(Originally posted on my linkedin on Aug 12, 2017)
Recently I read this 2-part write-up “The AI Revolution: The Road to Superintelligence”. I know enough of AI to understand this elaborate writeup and fat claims within. However, I fall short to be able to assess the validity of those claims. But that doesn’t stop me from ramble around.
I feel that this write-up has missed discussing the currency of ‘emotion’ that humans use so eloquently in their transactions. Which has to be tamed (IMO) by machines to go from ANI to AGI. Indeed, there is a brief mention of this aspect and to quote,
‘To be human-level intelligent, a computer would have to understand things like the difference between subtle facial expressions, the distinction between being pleased, relieved, content, satisfied, and glad, and why Braveheart was great but The Patriot was terrible.’
But the above is underplayed on how this might slow down increasingly as ANI (Artificial Narrow Intelligence) converges to AGI (Artificial General Intelligence). Let’s look at this using a recently published Facebook research on making chatbots negotiate with each other.
Facebook research explains us how two machines ‘logically’ arrive at most optimal result at both ends. This is machine to machine negotiation. If it is a human to human negotiation, we employ many other items like emotional blackmailing, sentiments and manipulation.

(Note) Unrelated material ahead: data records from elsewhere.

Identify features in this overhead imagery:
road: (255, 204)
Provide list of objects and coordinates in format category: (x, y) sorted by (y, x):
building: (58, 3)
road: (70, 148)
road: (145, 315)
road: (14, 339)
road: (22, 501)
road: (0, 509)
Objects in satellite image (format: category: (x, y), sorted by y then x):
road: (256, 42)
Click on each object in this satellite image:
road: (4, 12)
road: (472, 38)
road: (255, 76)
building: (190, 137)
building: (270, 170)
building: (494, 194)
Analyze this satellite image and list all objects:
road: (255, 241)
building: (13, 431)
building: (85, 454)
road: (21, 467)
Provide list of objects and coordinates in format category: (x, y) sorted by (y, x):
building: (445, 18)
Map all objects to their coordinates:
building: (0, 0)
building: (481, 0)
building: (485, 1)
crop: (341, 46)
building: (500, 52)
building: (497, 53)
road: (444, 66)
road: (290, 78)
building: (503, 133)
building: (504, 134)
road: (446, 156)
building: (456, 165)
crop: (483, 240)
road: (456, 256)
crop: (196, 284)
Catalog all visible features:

Favoritism, racism, exploitation etc., are all realities of life. Is it rare we say ‘man we both are from same school, you will make that extra for me’ or ‘you look like a sensible lady and you will understand my situation, you will give me for the price’. And people may fall for these. The optimal solution that machines would arrive will have no relevance or computational explanation in such situation.

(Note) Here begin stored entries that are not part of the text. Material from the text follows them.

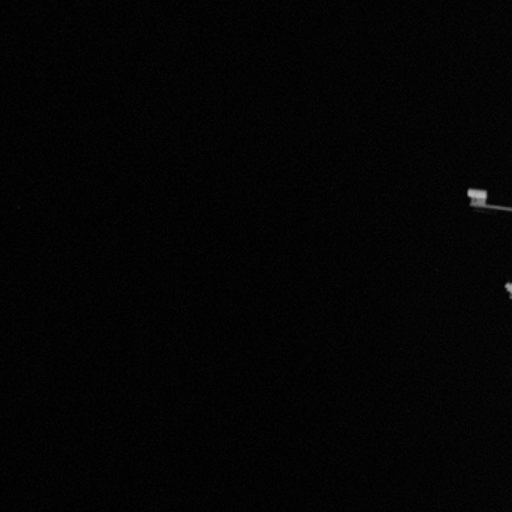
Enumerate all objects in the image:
building: (480, 197)
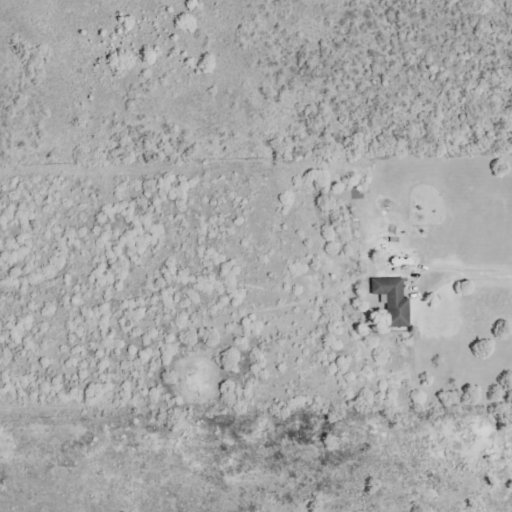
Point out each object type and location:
building: (343, 194)
building: (391, 300)
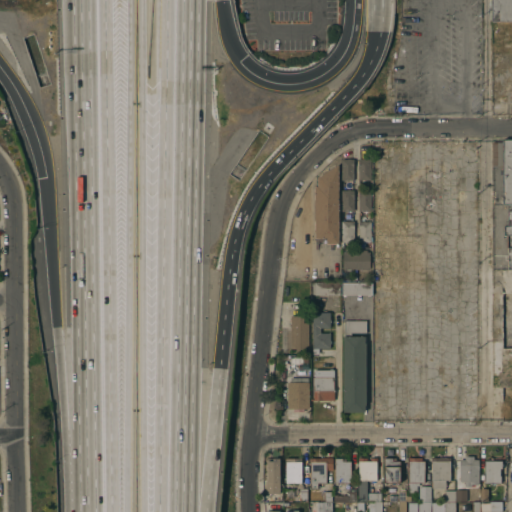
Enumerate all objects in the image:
road: (219, 2)
road: (288, 2)
road: (79, 5)
building: (500, 10)
building: (501, 10)
road: (378, 13)
road: (259, 15)
parking lot: (287, 23)
road: (301, 31)
road: (290, 80)
road: (33, 126)
road: (399, 128)
building: (504, 165)
building: (345, 169)
building: (346, 170)
building: (363, 170)
building: (363, 171)
building: (505, 186)
building: (346, 200)
building: (363, 200)
building: (363, 200)
building: (346, 201)
building: (325, 206)
building: (325, 208)
road: (487, 216)
building: (346, 231)
building: (363, 231)
building: (363, 231)
building: (346, 232)
building: (509, 236)
road: (233, 244)
road: (82, 255)
road: (107, 255)
road: (127, 255)
road: (161, 255)
road: (141, 256)
road: (185, 256)
building: (354, 260)
building: (355, 260)
building: (324, 288)
building: (325, 288)
building: (354, 288)
building: (355, 289)
road: (6, 302)
building: (504, 314)
building: (354, 326)
building: (319, 330)
building: (319, 331)
building: (297, 332)
building: (298, 334)
road: (262, 338)
road: (13, 339)
road: (57, 351)
building: (296, 359)
building: (505, 366)
building: (507, 367)
building: (353, 368)
building: (352, 374)
road: (368, 378)
building: (321, 385)
building: (321, 385)
building: (297, 394)
building: (296, 395)
road: (381, 432)
road: (7, 436)
building: (438, 468)
building: (366, 469)
building: (292, 470)
building: (316, 470)
building: (318, 470)
building: (340, 470)
building: (366, 470)
building: (390, 470)
building: (390, 470)
building: (469, 470)
building: (492, 470)
building: (291, 471)
building: (414, 471)
building: (468, 471)
building: (490, 471)
building: (341, 472)
building: (439, 472)
building: (414, 473)
building: (271, 476)
building: (272, 477)
building: (483, 494)
building: (302, 495)
building: (460, 495)
building: (400, 496)
building: (425, 496)
building: (449, 496)
building: (327, 497)
building: (346, 497)
building: (373, 497)
building: (391, 498)
building: (420, 500)
building: (359, 505)
building: (474, 506)
building: (494, 506)
building: (495, 506)
building: (323, 507)
building: (376, 507)
building: (400, 507)
building: (423, 507)
building: (441, 507)
building: (448, 507)
building: (271, 511)
building: (291, 511)
building: (294, 511)
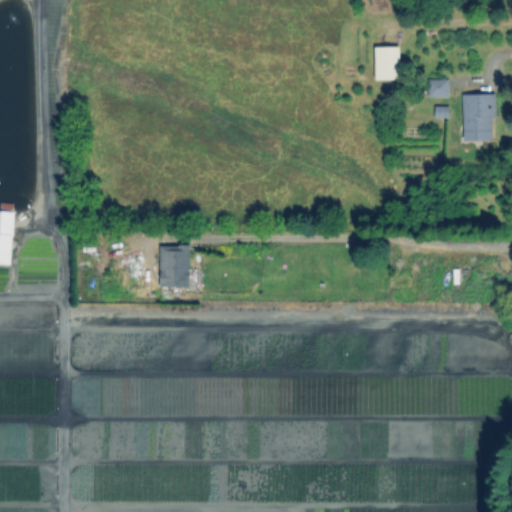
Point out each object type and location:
building: (385, 61)
building: (389, 64)
building: (436, 86)
building: (441, 89)
building: (439, 110)
building: (443, 112)
building: (476, 115)
building: (480, 115)
building: (5, 235)
building: (6, 236)
road: (313, 236)
building: (173, 264)
building: (176, 267)
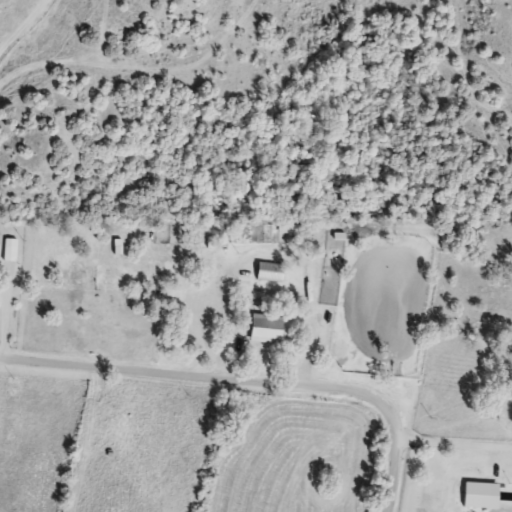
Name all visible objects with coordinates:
building: (262, 329)
building: (262, 330)
road: (251, 379)
road: (455, 452)
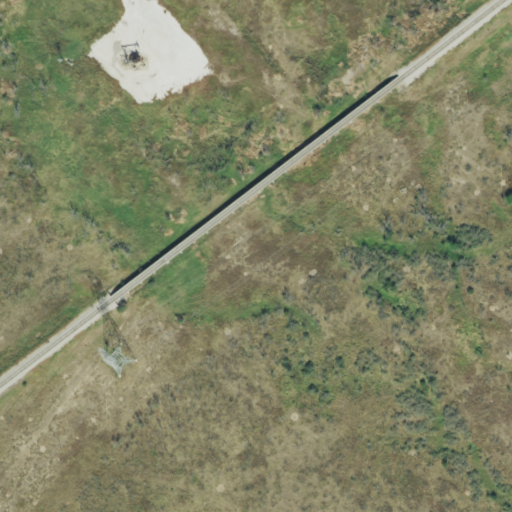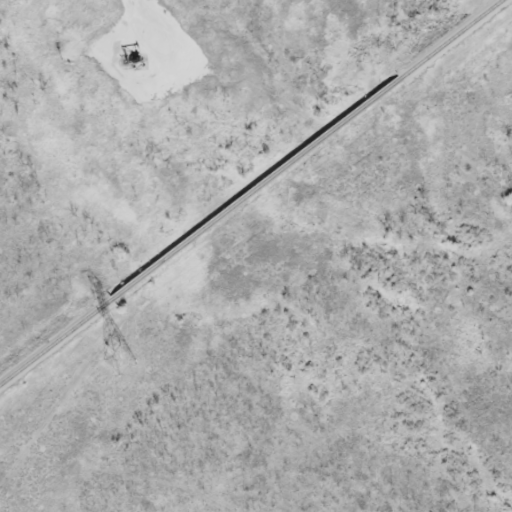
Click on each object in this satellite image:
road: (133, 9)
railway: (451, 40)
railway: (256, 189)
railway: (57, 341)
power tower: (119, 362)
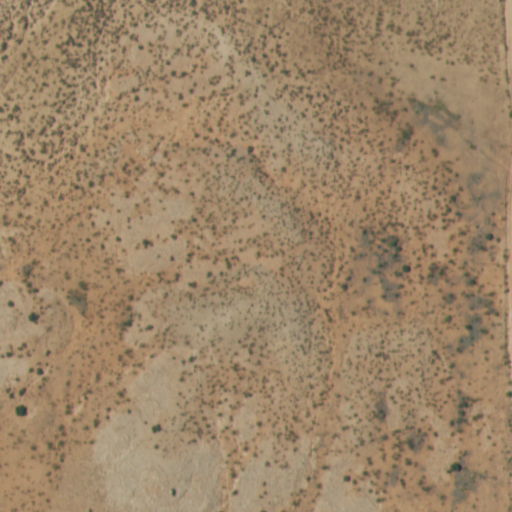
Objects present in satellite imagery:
power tower: (506, 146)
power tower: (505, 469)
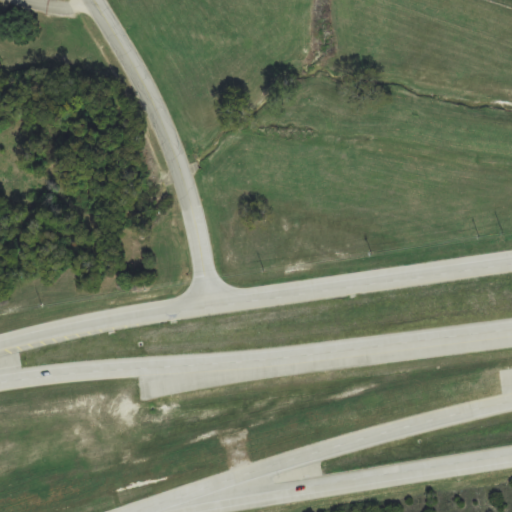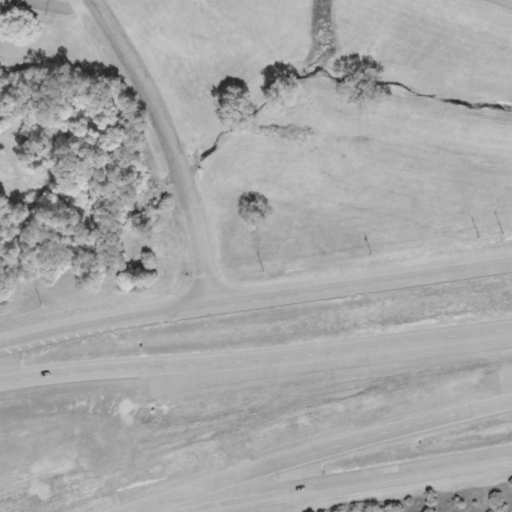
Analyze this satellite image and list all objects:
road: (53, 8)
road: (163, 144)
road: (254, 295)
road: (430, 341)
road: (174, 365)
road: (318, 455)
road: (331, 485)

If a machine has to negotiate with a human, all these traits must be mastered by the machine to negotiate (manipulate?) him/her. Not impossible, it only takes providing sizable such transactions and transcripts between humans as a learning data.

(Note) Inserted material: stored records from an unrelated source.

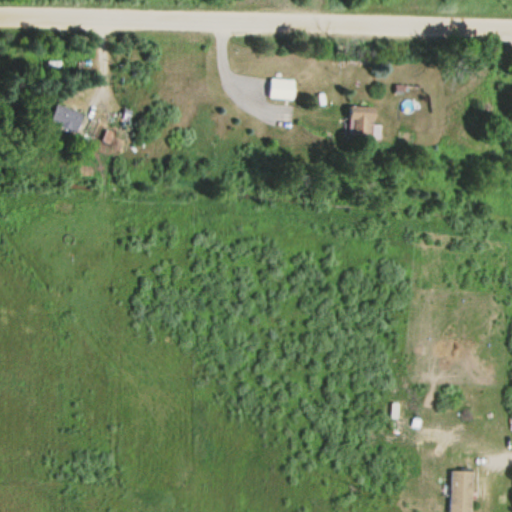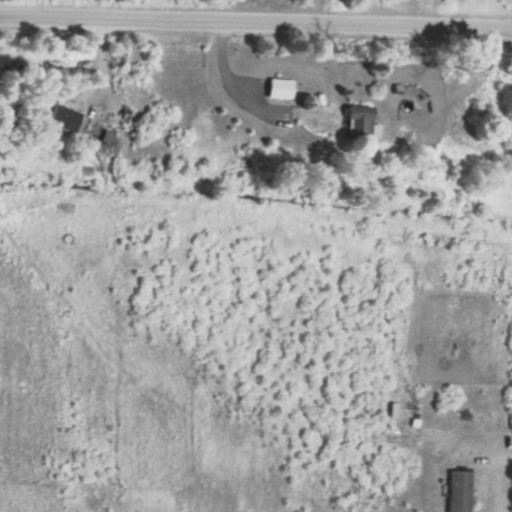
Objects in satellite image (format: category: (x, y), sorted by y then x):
road: (256, 23)
building: (278, 89)
building: (64, 119)
building: (460, 491)
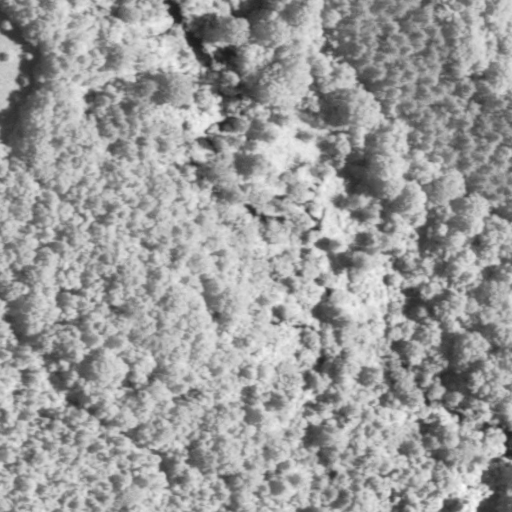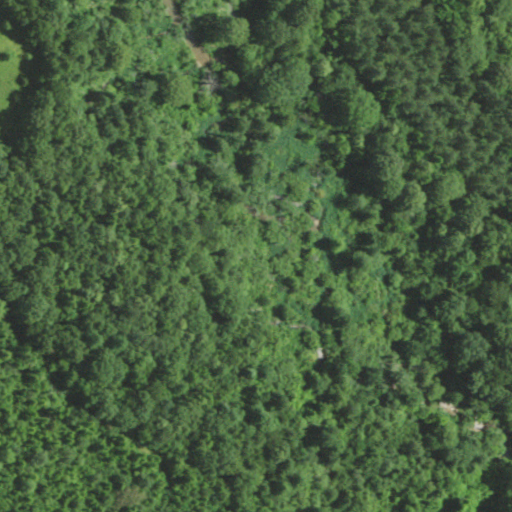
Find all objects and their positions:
road: (393, 121)
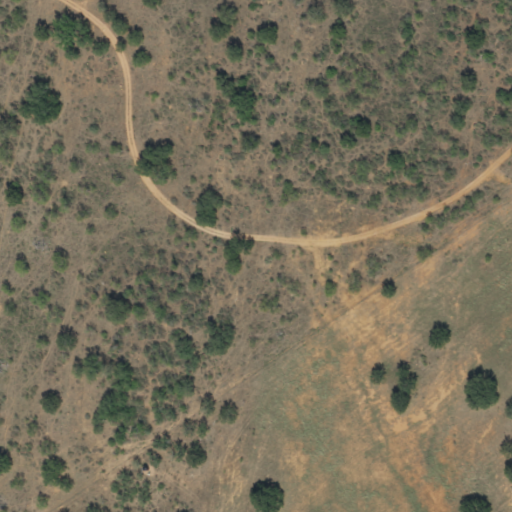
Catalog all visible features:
road: (228, 247)
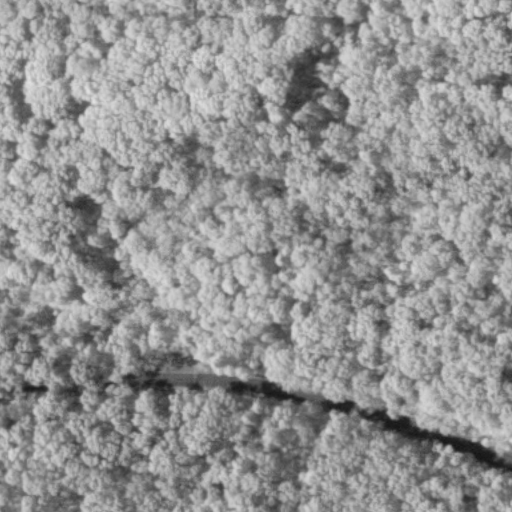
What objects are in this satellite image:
road: (256, 8)
road: (260, 381)
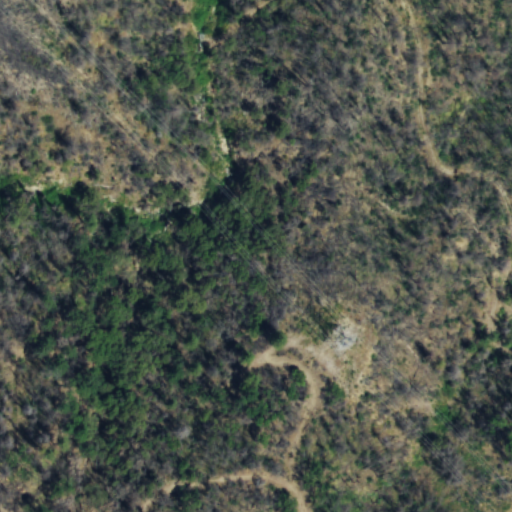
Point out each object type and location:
power tower: (327, 344)
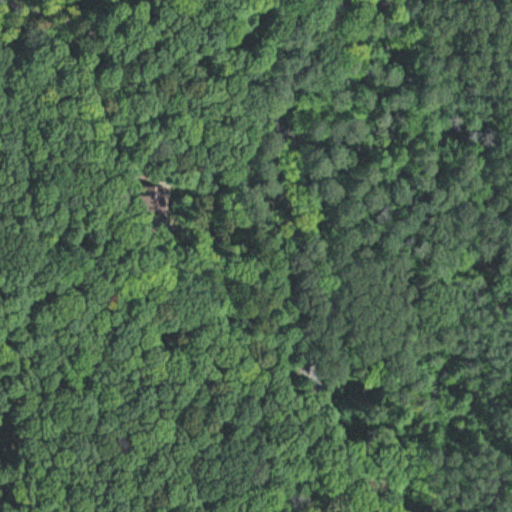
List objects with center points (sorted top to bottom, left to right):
road: (300, 182)
building: (135, 202)
road: (269, 257)
road: (324, 267)
road: (350, 335)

But the challenge begins, as we start taking out machines, first at one end of the table and then at the other end. At some point there is no more human left for machines to learn from human behavior. Once humans are out of the equation, the evolution of these machines may fall short to appeal to humans. That may prompt humans to come back into the fray. And machines will learn again. So, as ANI starts to spread across various fields, it’s likely that it will learn more from fellow machines and less from humans.
First generation of driverless cars will evolve based on other human drivers on the street. As the number of driverless cars increase on the road, they learn from each other’s evolution and behavior. Imagine street design, construction etc., are also done by machines. Machines that drive cars and machines that build infrastructure learn from each other. There is no human needed here. It should be intuitive by now that at some point these machines may go far away from observing, factorizing and/or prioritizing how humans are reacting to these decisions. There is no bad intention within these machines, they learn from the training data that is available to them and humans are not contributing to that dataset anymore!
This may result in a situation similar to ‘predator-prey model’ . Humans become the prey and machines become the predator. That is within the context of the model and not literally (hopefully). As ANI goes far away from humans, humans will jump in and take over. As more humans start interacting, ANI becomes smarter again and reduce human interaction. This cycle will continue but how long? I guess that ANI will become AGI the day the wavelengths of this predator-prey model converge to zero. What I am not able to conceive in my thought experiment is, does the wavelengths increase or decrease as the time passes by? If the wave lengths have to increase, ANI may never become AGI!